We had a standing rule in the house growing up that I could talk about anything with my parents, as long as it was done with respect. I remember snickering inside when the rule was first introduced (before I realized what the second half of the rule actually meant.) However, now that I’m on the other end of the barrel, I’m seeing it quite differently.
I’m realizing that with this kind of approach-ability comes great vulnerability. My parents ultimately gave me an all access pass to their hearts, an access which I could have easily abused (and maybe did at times,) but I’m beginning to understand it more and more as my own kids get older.
When you show your kids you care about what they are thinking, they feel valued and important. I remember feeling safe coming to my parents with the issues I was facing in life. The conversations (and sometimes arguments) about driving habits, music/friend choices, and curfews were a little easier to handle when I fully understood that my parents were in my corner, not backing me into one.

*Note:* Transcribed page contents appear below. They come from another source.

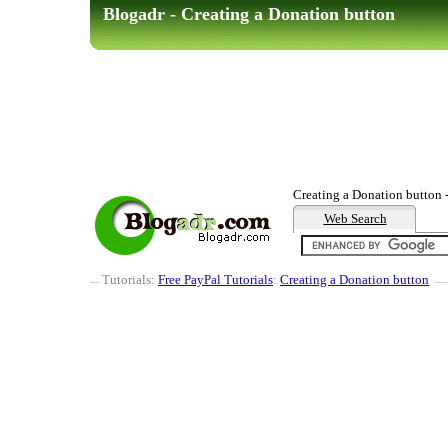
Blogadr - Creating a Donation button
Creating a Donation button 
Web Search
Tutorials:
Free PayPal Tutorials
:
Creating a Donation button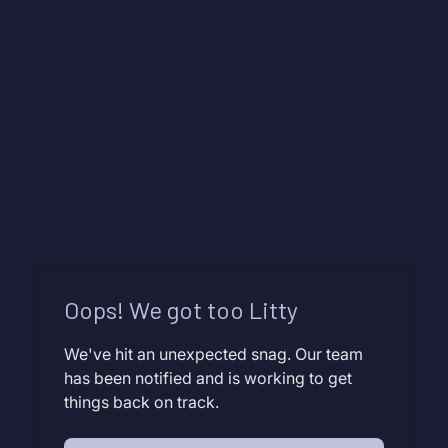
Oops! We got too Litty
We've hit an unexpected snag. Our team
has been notified and is working to get
things back on track.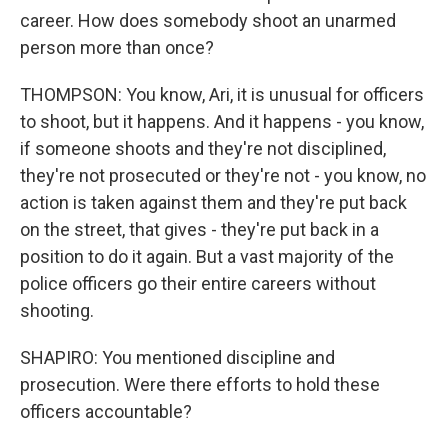
career. How does somebody shoot an unarmed
person more than once?
THOMPSON: You know, Ari, it is unusual for officers
to shoot, but it happens. And it happens - you know,
if someone shoots and they're not disciplined,
they're not prosecuted or they're not - you know, no
action is taken against them and they're put back
on the street, that gives - they're put back in a
position to do it again. But a vast majority of the
police officers go their entire careers without
shooting.
SHAPIRO: You mentioned discipline and
prosecution. Were there efforts to hold these
officers accountable?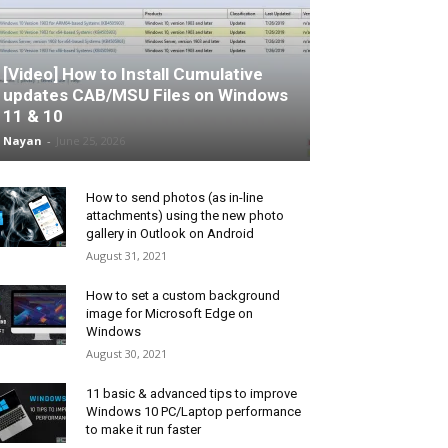
[Video] How to Install Cumulative
updates CAB/MSU Files on Windows
11 & 10
Nayan
-
June 25, 2026
How to send photos (as in-line
attachments) using the new photo
gallery in Outlook on Android
August 31, 2021
How to set a custom background
image for Microsoft Edge on
Windows
August 30, 2021
11 basic & advanced tips to improve
Windows 10 PC/Laptop performance
to make it run faster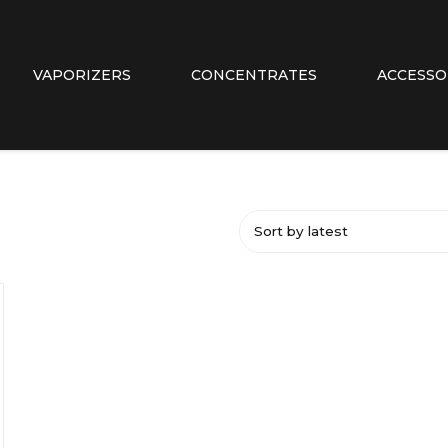
VAPORIZERS
CONCENTRATES
ACCESSO
Sort by latest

This rule also made admitting mistakes and areas of failure to my parents much easier, I knew I would get disciplined for what I had done wrong, but I knew that there was love in the home for me regardless of what I had done.
Angela and I made the choice to instate a rule like this in our home as well, believing that this will open the door to many “tough” but honest and open discussions in the future.
Who else will join us in the challenge to be as approachable as humanely possible?